Der Roman erschien kurz vor dem Ersten Weltkrieg, in einer Umbruchszeit: Die wilhelminische Gesellschaft war geprägt von verkrusteten Strukturen, von rigiden Geschlechterrollen, einem festen Klassenbewusstsein und einem starken Hang zu Konventionen geprägt. Gleichzeitig regte sich in der Literatur, insbesondere unter Schriftstellerinnen, der Wunsch, diese Strukturen aufzubrechen und weibliche Lebenswirklichkeiten differenzierter darzustellen. Alice Berend gehört zu einer Generation von Autorinnen, die sich gegen patriarchale Erzählmuster wandten und stattdessen die Lebenswelt von Frauen in den Mittelpunkt stellten.
Berends Bedeutung liegt in ihrer Fähigkeit, die gesellschaftlichen und psychologischen Mechanismen des bürgerlichen Lebens mit einem satirischen, aber nie zynischen Blick zu entlarven. Sie war eine Meisterin der „leichten Form“, verstand es jedoch, ernste Themen in unterhaltsame Erzählungen zu verpacken. Ihr Stil ist pointiert, dialogreich und von einem scharfen Auge für Details geprägt.
Ein literarischer Vergleich drängt sich insbesondere mit Theodor Fontane auf, der ebenfalls das Berliner Bürgertum porträtierte und weibliche Figuren in den Mittelpunkt stellte. Fontanes Romane wie Effi Briest oder Frau Jenny Treibel beschäftigen sich schon am Ende des 19. Jahrhunderts mit ähnlichen Themen wie gesellschaftliche Konvention, weibliche Selbstbehauptung und das Scheitern an gesellschaftlichen Normen. Doch während Fontane seine Protagonistinnen oft in einem tragischen Licht erscheinen lässt, ist bei Berend der Ton leichter, bisweilen humorvoller.
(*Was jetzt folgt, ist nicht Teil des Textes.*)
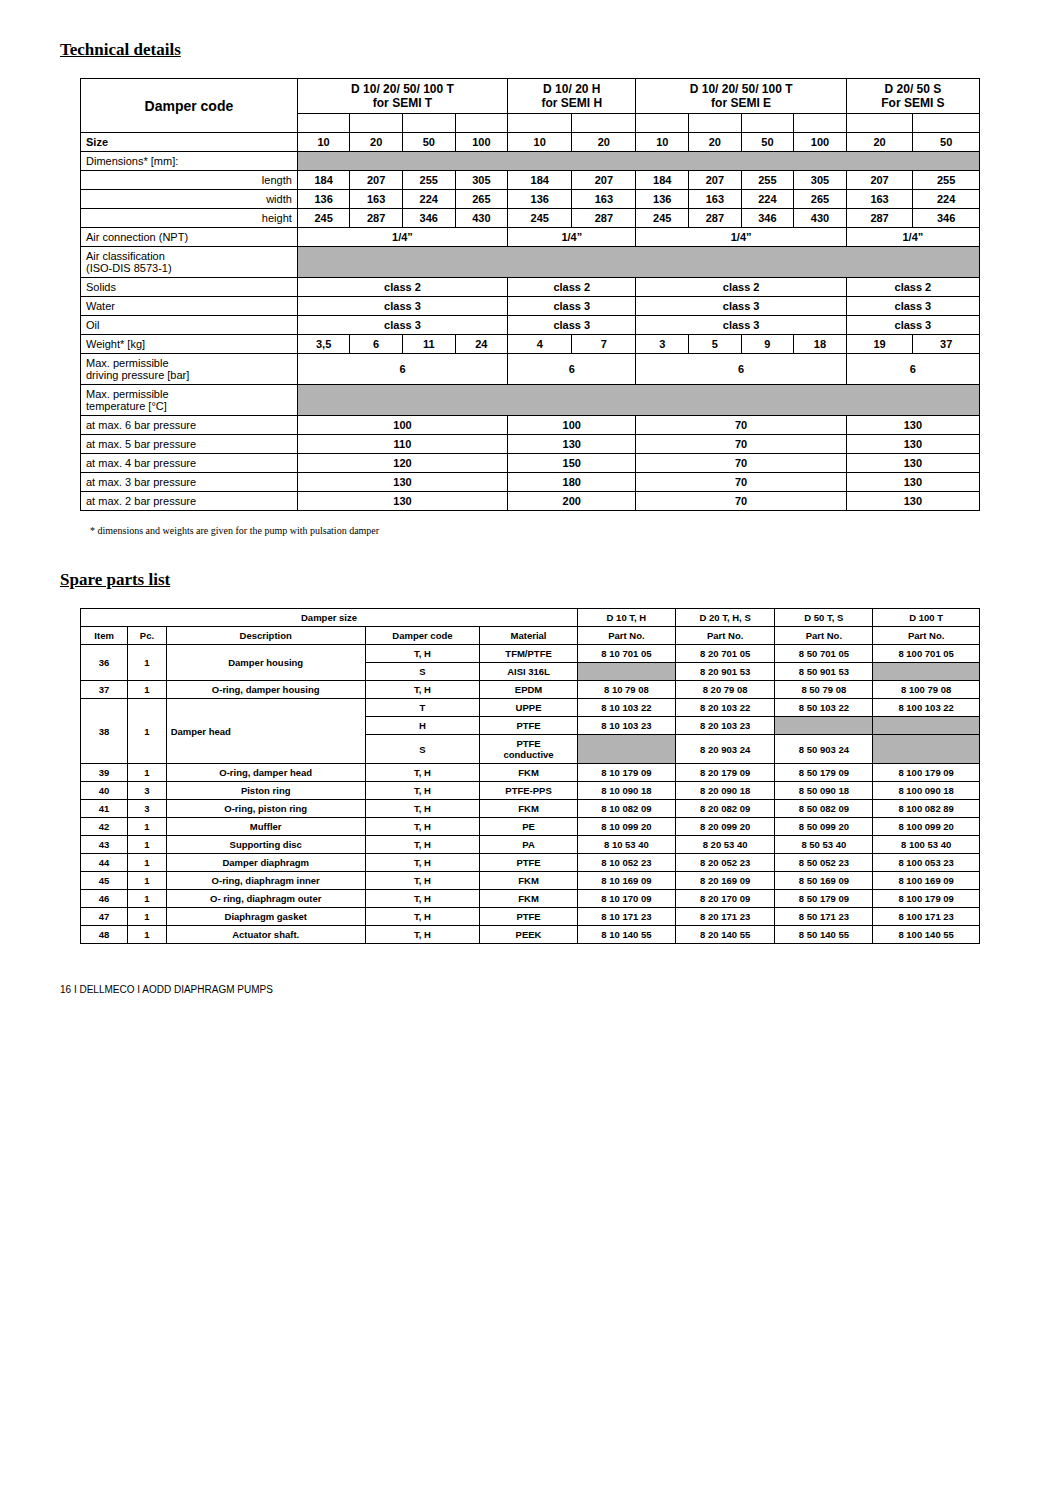Technical details
| Damper code | D 10/ 20/ 50/ 100 T for SEMI T | D 10/ 20 H for SEMI H | D 10/ 20/ 50/ 100 T for SEMI E | D 20/ 50 S For SEMI S |
| Size | 10 | 20 | 50 | 100 | 10 | 20 | 10 | 20 | 50 | 100 | 20 | 50 |
| Dimensions* [mm]: | |
| length | 184 | 207 | 255 | 305 | 184 | 207 | 184 | 207 | 255 | 305 | 207 | 255 |
| width | 136 | 163 | 224 | 265 | 136 | 163 | 136 | 163 | 224 | 265 | 163 | 224 |
| height | 245 | 287 | 346 | 430 | 245 | 287 | 245 | 287 | 346 | 430 | 287 | 346 |
| Air connection (NPT) | 1/4” | 1/4” | 1/4” | 1/4” |
| Air classification (ISO-DIS 8573-1) | |
| Solids | class 2 | class 2 | class 2 | class 2 |
| Water | class 3 | class 3 | class 3 | class 3 |
| Oil | class 3 | class 3 | class 3 | class 3 |
| Weight* [kg] | 3,5 | 6 | 11 | 24 | 4 | 7 | 3 | 5 | 9 | 18 | 19 | 37 |
| Max. permissible driving pressure [bar] | 6 | 6 | 6 | 6 |
| Max. permissible temperature [°C] | |
| at max. 6 bar pressure | 100 | 100 | 70 | 130 |
| at max. 5 bar pressure | 110 | 130 | 70 | 130 |
| at max. 4 bar pressure | 120 | 150 | 70 | 130 |
| at max. 3 bar pressure | 130 | 180 | 70 | 130 |
| at max. 2 bar pressure | 130 | 200 | 70 | 130 |
* dimensions and weights are given for the pump with pulsation damper
Spare parts list
| Damper size | D 10 T, H | D 20 T, H, S | D 50 T, S | D 100 T |
| --- | --- | --- | --- | --- |
| Item | Pc. | Description | Damper code | Material | Part No. | Part No. | Part No. | Part No. |
| 36 | 1 | Damper housing | T, H | TFM/PTFE | 8 10 701 05 | 8 20 701 05 | 8 50 701 05 | 8 100 701 05 |
| S | AISI 316L | | 8 20 901 53 | 8 50 901 53 | |
| 37 | 1 | O-ring, damper housing | T, H | EPDM | 8 10 79 08 | 8 20 79 08 | 8 50 79 08 | 8 100 79 08 |
| 38 | 1 | Damper head | T | UPPE | 8 10 103 22 | 8 20 103 22 | 8 50 103 22 | 8 100 103 22 |
| H | PTFE | 8 10 103 23 | 8 20 103 23 | | |
| S | PTFE conductive | | 8 20 903 24 | 8 50 903 24 | |
| 39 | 1 | O-ring, damper head | T, H | FKM | 8 10 179 09 | 8 20 179 09 | 8 50 179 09 | 8 100 179 09 |
| 40 | 3 | Piston ring | T, H | PTFE-PPS | 8 10 090 18 | 8 20 090 18 | 8 50 090 18 | 8 100 090 18 |
| 41 | 3 | O-ring, piston ring | T, H | FKM | 8 10 082 09 | 8 20 082 09 | 8 50 082 09 | 8 100 082 89 |
| 42 | 1 | Muffler | T, H | PE | 8 10 099 20 | 8 20 099 20 | 8 50 099 20 | 8 100 099 20 |
| 43 | 1 | Supporting disc | T, H | PA | 8 10 53 40 | 8 20 53 40 | 8 50 53 40 | 8 100 53 40 |
| 44 | 1 | Damper diaphragm | T, H | PTFE | 8 10 052 23 | 8 20 052 23 | 8 50 052 23 | 8 100 053 23 |
| 45 | 1 | O-ring, diaphragm inner | T, H | FKM | 8 10 169 09 | 8 20 169 09 | 8 50 169 09 | 8 100 169 09 |
| 46 | 1 | O- ring, diaphragm outer | T, H | FKM | 8 10 170 09 | 8 20 170 09 | 8 50 179 09 | 8 100 179 09 |
| 47 | 1 | Diaphragm gasket | T, H | PTFE | 8 10 171 23 | 8 20 171 23 | 8 50 171 23 | 8 100 171 23 |
| 48 | 1 | Actuator shaft. | T, H | PEEK | 8 10 140 55 | 8 20 140 55 | 8 50 140 55 | 8 100 140 55 |
16 I DELLMECO I AODD DIAPHRAGM PUMPS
Else Hempel scheitert nicht an der Gesellschaft, sondern sie ringt sich schrittweise eine Position innerhalb dieser Gesellschaft ab.
Stilistisch steht Alice Berend noch zwischen dem Realismus und der beginnenden Moderne; insofern ist sie zeitlich betrachtet, etwas spät dran, denn die literarische Avantgarde vollzog diesen Wandel vom Realismus zum Naturalismus und Expressionismus bereits, bevor Alice Berend schriftstellerisch produktiv wurde. Aber ihre Romane sind unterhaltsam und bieten eine leichte Lektüre; ihre Sprache ist zugänglich, ihre Dialoge lebendig, ihre Figuren vielschichtig. Anders als bei Fontane gibt es in ihrem Werk keine allwissende Erzählposition; stattdessen wechseln Perspektiven und geben Einblick in verschiedene Denk- und Gefühlswelten.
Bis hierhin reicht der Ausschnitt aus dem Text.